2007-10-02 01:08:28 · answer #2 · answered by ptruelove01 3 · 0 0

In theory this might be the case but in practise it would take so long that the trade deficit may have gone before this happens. In the shorter term exchange rates vary so that any gain that could be had by borrowing in a currency with a low interest rate and investing in a high interest rate are offset by the risk of a depreciating currency, again in theory. People can make money doing just that but it's risky so you have to be cleverer than me.
In practise speculators control exchange rates, they gamble on a very short term basis and are totally uninterested in long term deficits if they can see a short term profit.

2007-09-28 01:31:26 · answer #3 · answered by jewelking_2000 5 · 0 1

replace fee is a cost of export and import products.There are 2 of them, a industry replace fee and a cost parity replace fee. Economists will evaluate the two rates to become conscious of wheather it is over or undervalued.
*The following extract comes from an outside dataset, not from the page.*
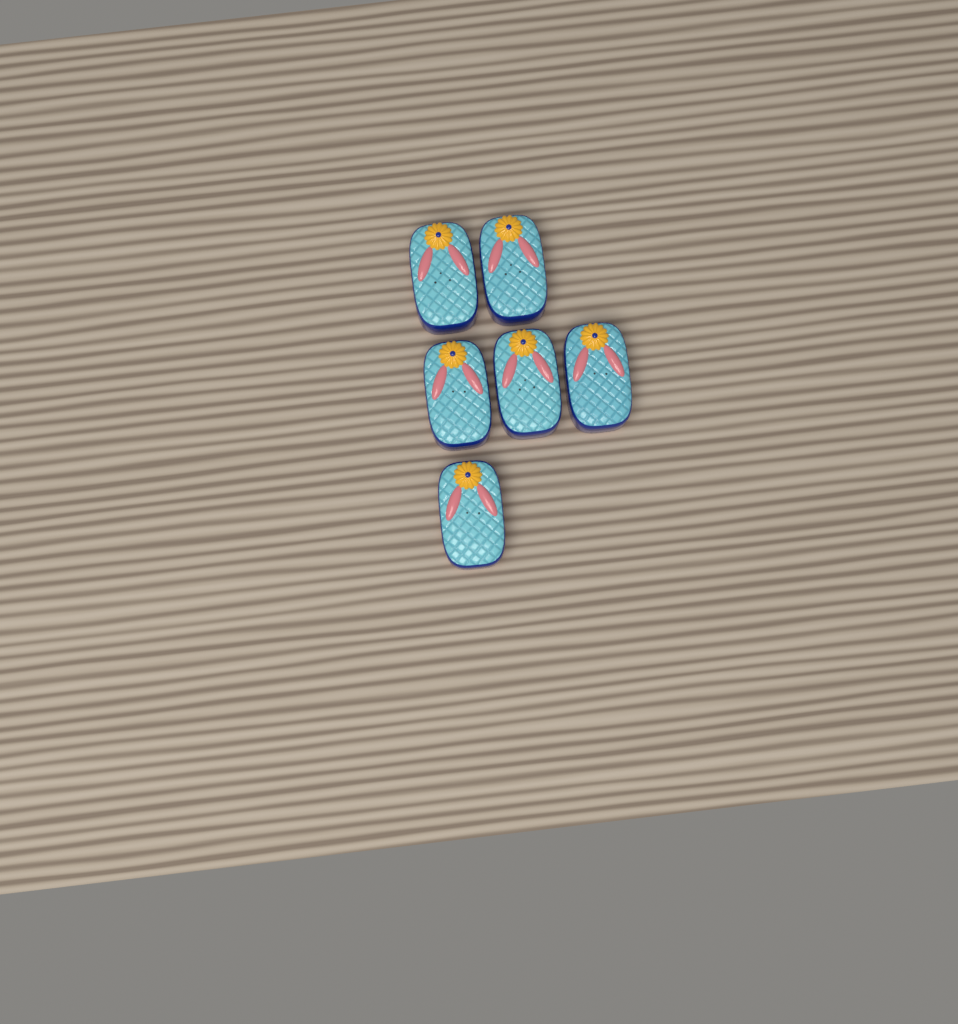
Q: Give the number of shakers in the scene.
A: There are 6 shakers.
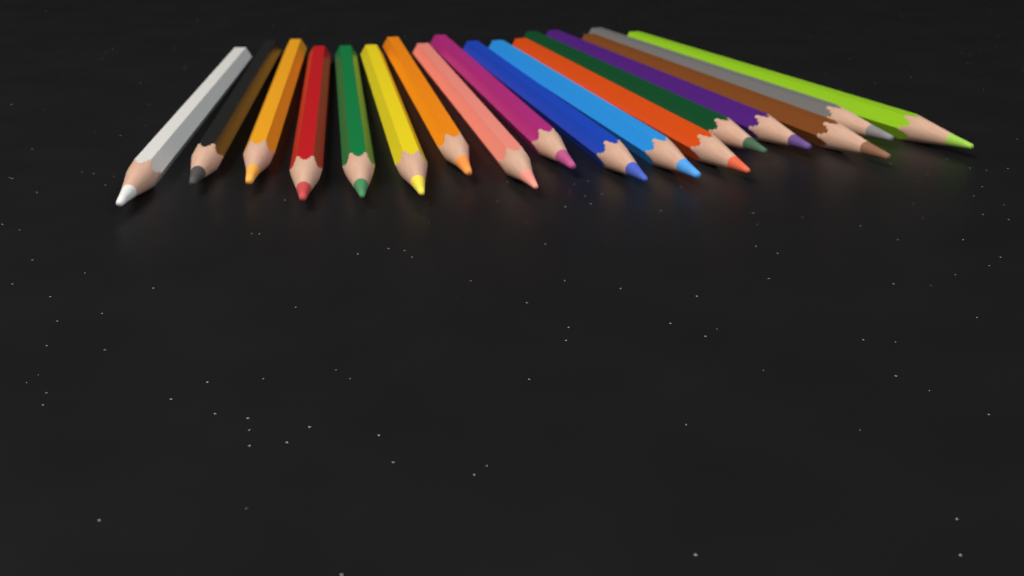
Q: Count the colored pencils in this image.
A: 17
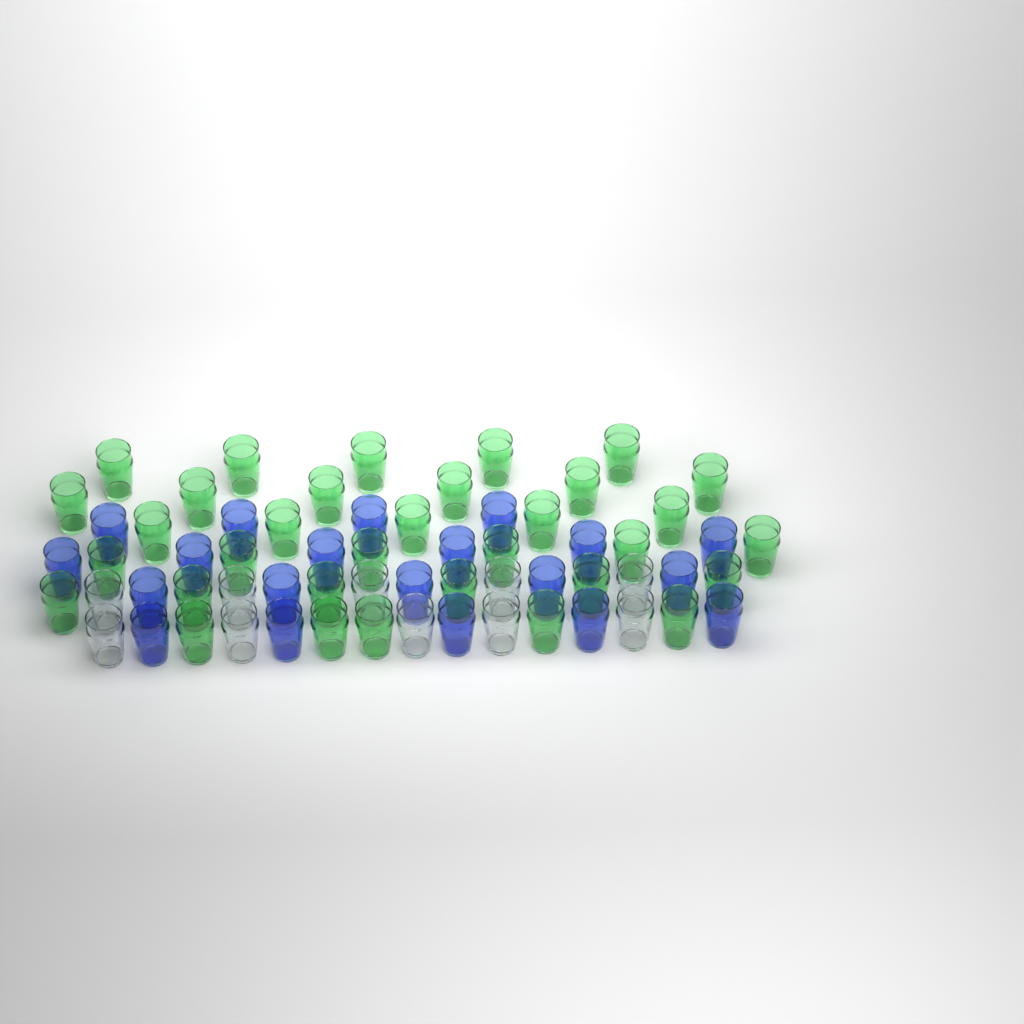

The chinese language Yuan is undervalued. That make chinese language made products interior the U. S. low priced, and US made good in China so costly. This reason the outsourcing from theUS to China, and the outflow of foreign places investment from the U. S. to China.If the chinese language considerable economic corporation allowed the YUan to head freely, the Yuan industry fee would be apprecated. the cheap chinese language made product would be going to the top. it is termed honest commerce interior the eyes of human beings.

2016-10-09 23:24:31 · answer #4 · answered by ? 4 · 0 0

Look at it this way : when you spend more money that you make, you have a deficit.